*Obiettivo del compito*:
Nel reportage dalla Bielorussia, con quale strumento i doganieri lituani eseguono l'ispezione dei bagagli?

Termina con la terza puntata il reportage di Christian Eccher dalla Bielorussia

Alla frontiera

L’attesa alla frontiera fra Bielorussia e Lituania è infinita. L’autobus di linea proveniente da Lida segue una corsia preferenziale e non deve rispettare la lunghissima fila di automobili in attesa di arrivare al punto di controllo passaporti. Una volta effettuate le formalità legate ai documenti, i doganieri lituani costringono i passeggeri ad aspettare per più di un’ora l’ispezione dei bagagli, che avviene con gli scanner a raggi X, come in aeroporto. Nessuno si lamenta, la gente è abituata a questo tipo di trattamento. A un certo punto, arriva un doganiere che fa segno di andare oltre. Questa volta non c’è nessuna ispezione, l’attesa è stata inutile ma, in ogni caso, umiliante.

*Estratti dei dati*:
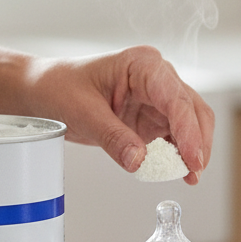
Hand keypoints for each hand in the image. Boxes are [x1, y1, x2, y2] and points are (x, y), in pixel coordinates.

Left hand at [25, 46, 214, 184]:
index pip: (176, 98)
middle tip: (194, 172)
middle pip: (193, 109)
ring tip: (189, 177)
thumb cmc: (59, 87)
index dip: (189, 130)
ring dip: (192, 150)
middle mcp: (157, 77)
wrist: (43, 90)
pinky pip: (174, 136)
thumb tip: (140, 162)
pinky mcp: (152, 117)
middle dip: (198, 142)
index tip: (192, 159)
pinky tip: (178, 172)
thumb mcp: (82, 112)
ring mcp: (157, 97)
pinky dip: (178, 154)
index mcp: (142, 64)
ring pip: (190, 123)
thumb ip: (113, 137)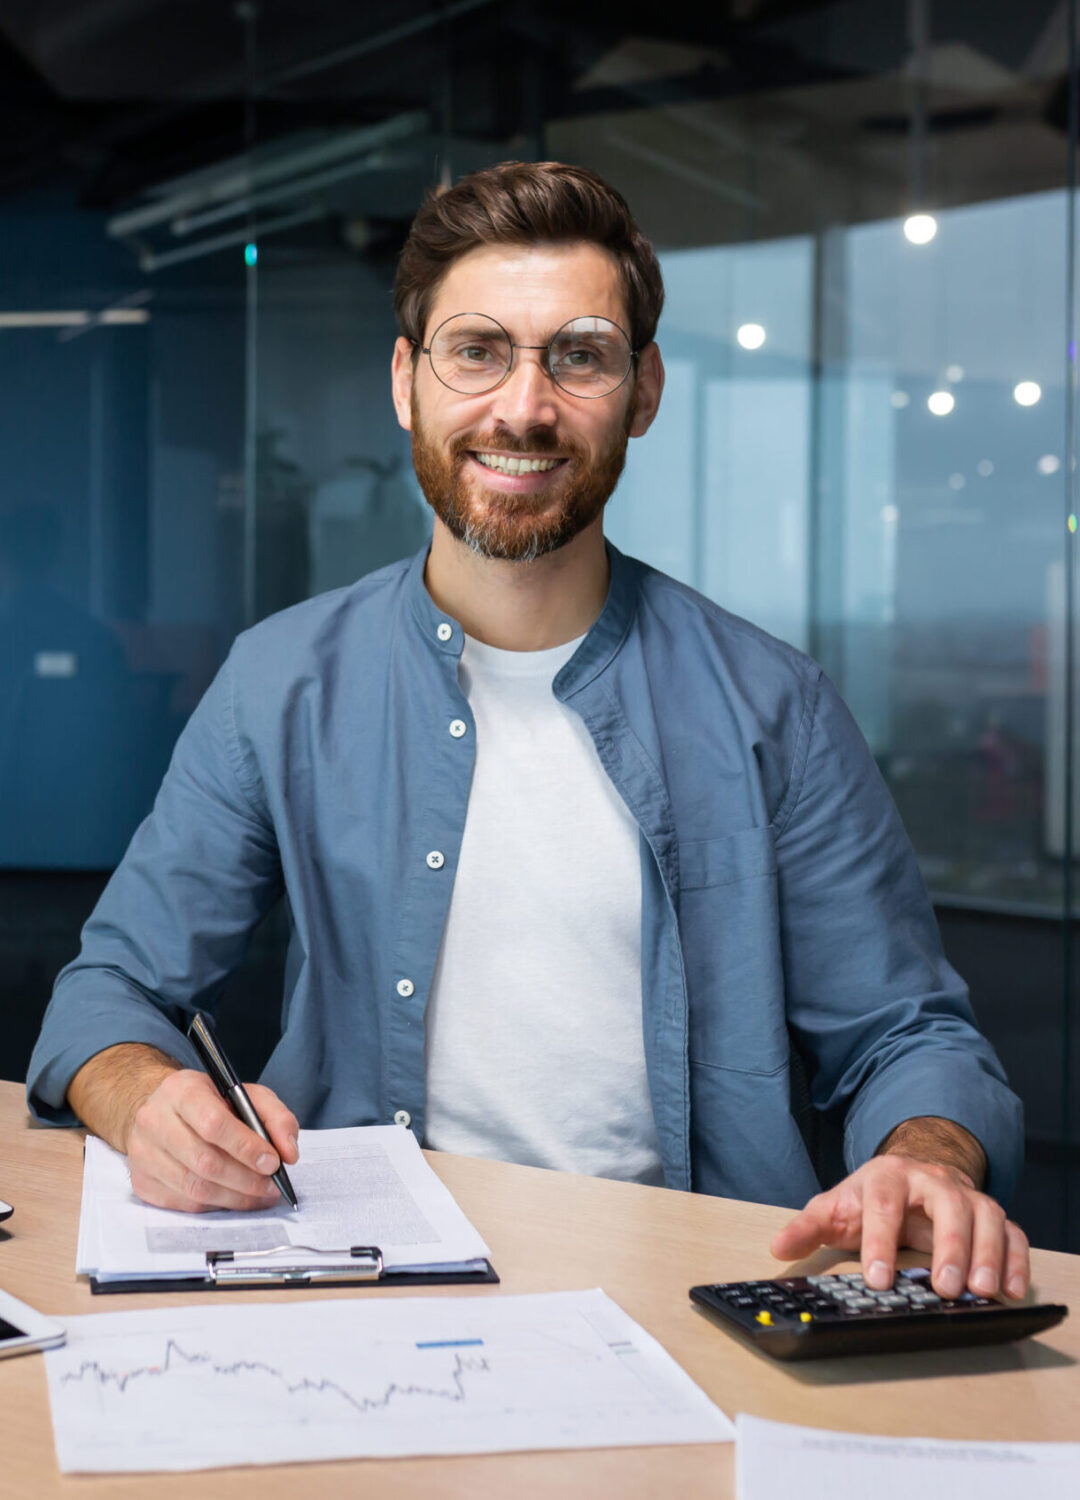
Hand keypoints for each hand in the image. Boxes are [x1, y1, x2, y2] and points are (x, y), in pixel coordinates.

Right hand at [124, 1069, 299, 1212]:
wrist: (159, 1110)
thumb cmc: (208, 1102)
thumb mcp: (246, 1095)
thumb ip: (275, 1117)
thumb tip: (289, 1152)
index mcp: (181, 1091)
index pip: (214, 1124)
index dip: (247, 1147)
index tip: (274, 1162)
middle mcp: (155, 1121)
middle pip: (205, 1161)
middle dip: (246, 1179)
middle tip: (272, 1186)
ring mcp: (143, 1154)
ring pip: (194, 1188)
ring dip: (235, 1198)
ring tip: (260, 1196)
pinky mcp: (141, 1182)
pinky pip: (184, 1204)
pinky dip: (215, 1206)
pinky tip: (234, 1198)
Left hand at [770, 1154, 1029, 1300]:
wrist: (911, 1172)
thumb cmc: (871, 1197)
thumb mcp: (836, 1207)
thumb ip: (808, 1228)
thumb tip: (777, 1247)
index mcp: (887, 1175)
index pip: (884, 1203)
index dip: (880, 1240)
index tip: (877, 1279)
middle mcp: (932, 1180)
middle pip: (947, 1204)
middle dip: (948, 1245)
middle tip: (944, 1287)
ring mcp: (967, 1196)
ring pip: (985, 1216)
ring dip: (987, 1254)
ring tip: (981, 1292)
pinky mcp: (991, 1215)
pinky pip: (1012, 1232)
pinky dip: (1017, 1259)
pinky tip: (1013, 1290)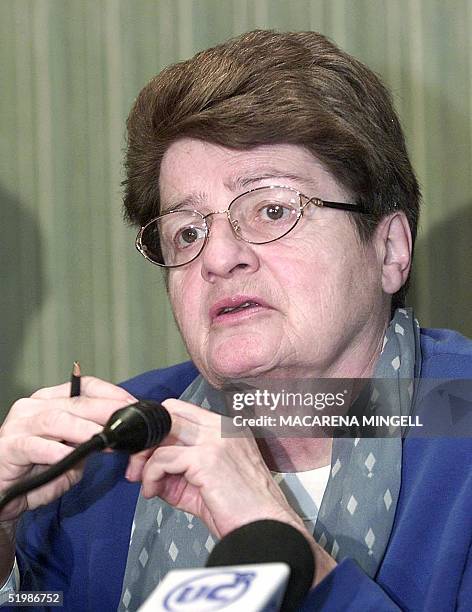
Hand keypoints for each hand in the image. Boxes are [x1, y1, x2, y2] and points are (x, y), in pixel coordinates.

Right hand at [0, 377, 136, 522]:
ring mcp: (19, 425)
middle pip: (76, 402)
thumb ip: (89, 442)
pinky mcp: (9, 447)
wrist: (3, 494)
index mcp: (51, 400)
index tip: (131, 405)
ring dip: (84, 429)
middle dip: (105, 410)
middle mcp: (34, 406)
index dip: (111, 393)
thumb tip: (119, 436)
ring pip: (57, 419)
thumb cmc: (36, 470)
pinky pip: (34, 445)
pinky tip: (69, 455)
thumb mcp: (71, 453)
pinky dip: (55, 450)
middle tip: (127, 421)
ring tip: (104, 438)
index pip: (85, 387)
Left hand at [125, 398, 336, 584]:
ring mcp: (216, 440)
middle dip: (147, 441)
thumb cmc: (243, 511)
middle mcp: (222, 427)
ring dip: (145, 461)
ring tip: (147, 485)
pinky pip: (163, 459)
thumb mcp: (207, 482)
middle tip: (137, 467)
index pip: (181, 411)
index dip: (160, 431)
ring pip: (163, 434)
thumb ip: (181, 469)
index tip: (148, 455)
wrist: (266, 529)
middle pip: (169, 414)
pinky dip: (151, 476)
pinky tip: (153, 492)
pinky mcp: (207, 459)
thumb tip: (149, 470)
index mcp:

*Risposta al compito*:
Con gli scanner a raggi X, come in aeroporto.